--- What this exercise asks ---
- 1) From the mailing-list post about perf and in-use performance counters, set down the passage starting with "From what I" and going on through "we are seeing.".
- 2) Resume the mailing-list post on perf's handling of in-use performance counters, picking up right after its last line.

All of lore.kernel.org
 help / color / mirror / Atom feed
* Question about Perf's handling of in-use performance counters
@ 2016-10-21 21:59 Taylor Andrews
  2016-10-27 18:11 ` Andi Kleen
  0 siblings, 1 reply; 12+ messages in thread
From: Taylor Andrews @ 2016-10-21 21:59 UTC (permalink / raw)
  To: linux-perf-users

Hi all,

From what I have seen, this list seems full of perf experts, so I am hoping one or more experts will be able to help me understand some perf behavior we are seeing.

First some background:

VMware's virtual x86 performance counter implementation aims to expose in-use (unavailable) performance counters to the guest operating system in the hopes that software agents will recognize it as an "in-use" resource and follow the PMU sharing guidelines outlined in Intel's Performance Monitoring Unit Sharing Guide (https://software.intel.com/en-us/articles/performance-monitoring-unit-guidelines/).  There is also a VMware-based mechanism to force virtual performance counters to be exposed to the guest operating system as in-use.  "In-use" is defined in the sharing guidelines as the enable bits being found to be set, either in the general purpose PMC's event select MSR, or in the case of fixed function counters, in the Fixed Counter Control MSR.

The Linux PMU driver looks like it currently complains about the BIOS being "broken" if it finds any counters are in-use by it, but it still successfully initializes: https://github.com/torvalds/linux/blob/a5ebe0ba3dff658c5286e8d5f20e4328f719d5a3/arch/x86/kernel/cpu/perf_event.c#L181


The odd behavior:

When running perf in a VMware VM with virtualized x86 performance counters, we sometimes see messages like the following in the log file:

2016-10-10T15:22:46.434-04:00| vcpu-1| I125: VPMC: The guest wrote to the event selector of in-use virtual performance counter 0, which is disallowed.

--- Data block ---

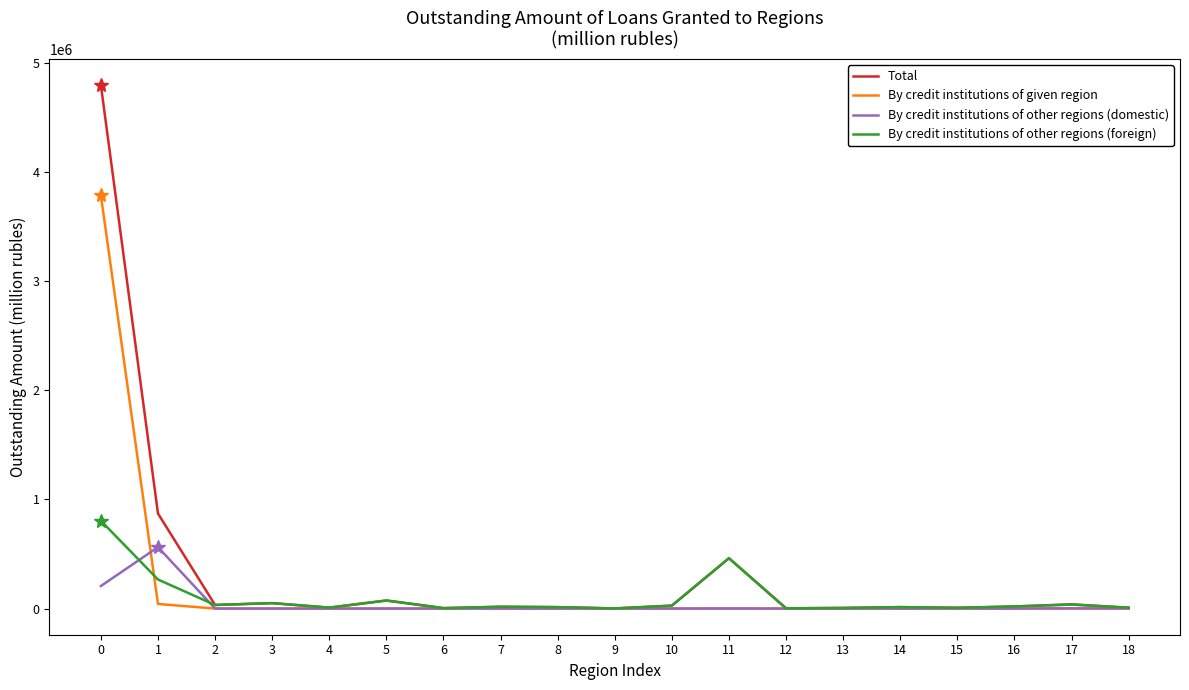

List the series in order of their peak value, lowest first.

By credit institutions of other regions (domestic), By credit institutions of other regions (foreign), By credit institutions of given region, Total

--- Numbered answers ---
- 1)
From what I have seen, this list seems full of perf experts, so I am hoping one or more experts will be able to help me understand some perf behavior we are seeing.

- 2)
2016-10-10T15:22:46.435-04:00| vcpu-1| I125: VPMC: The guest wrote to the event selector of in-use virtual performance counter 0, which is disallowed.
2016-10-10T15:22:46.436-04:00| vcpu-1| I125: VPMC: The guest wrote to the event selector of in-use virtual performance counter 0, which is disallowed.

The VMware virtual hardware platform software drops writes to virtual counters it exposes as in-use, and logs warnings similar to above.

We have tried perf 3.13.11-ckt39 on Linux kernel 3.13.0-92-generic, and perf 4.8.1 on Linux kernel  4.8.1.  In both cases, when we forcibly mark counters as in-use, we see warnings similar to above. When this happens, we also see perf sometimes report counts of 0 for the events it was attempting to count.  

For example, rotate1 is a simple c++ binary that loops and should advance cycles and instructions counts.  The following perf 3.13.11-ckt39 run was performed in a VMware VM x86 that has VPMC enabled on Linux kernel 3.13.0-92-generic, and all of the generic counters were forcibly marked as in-use.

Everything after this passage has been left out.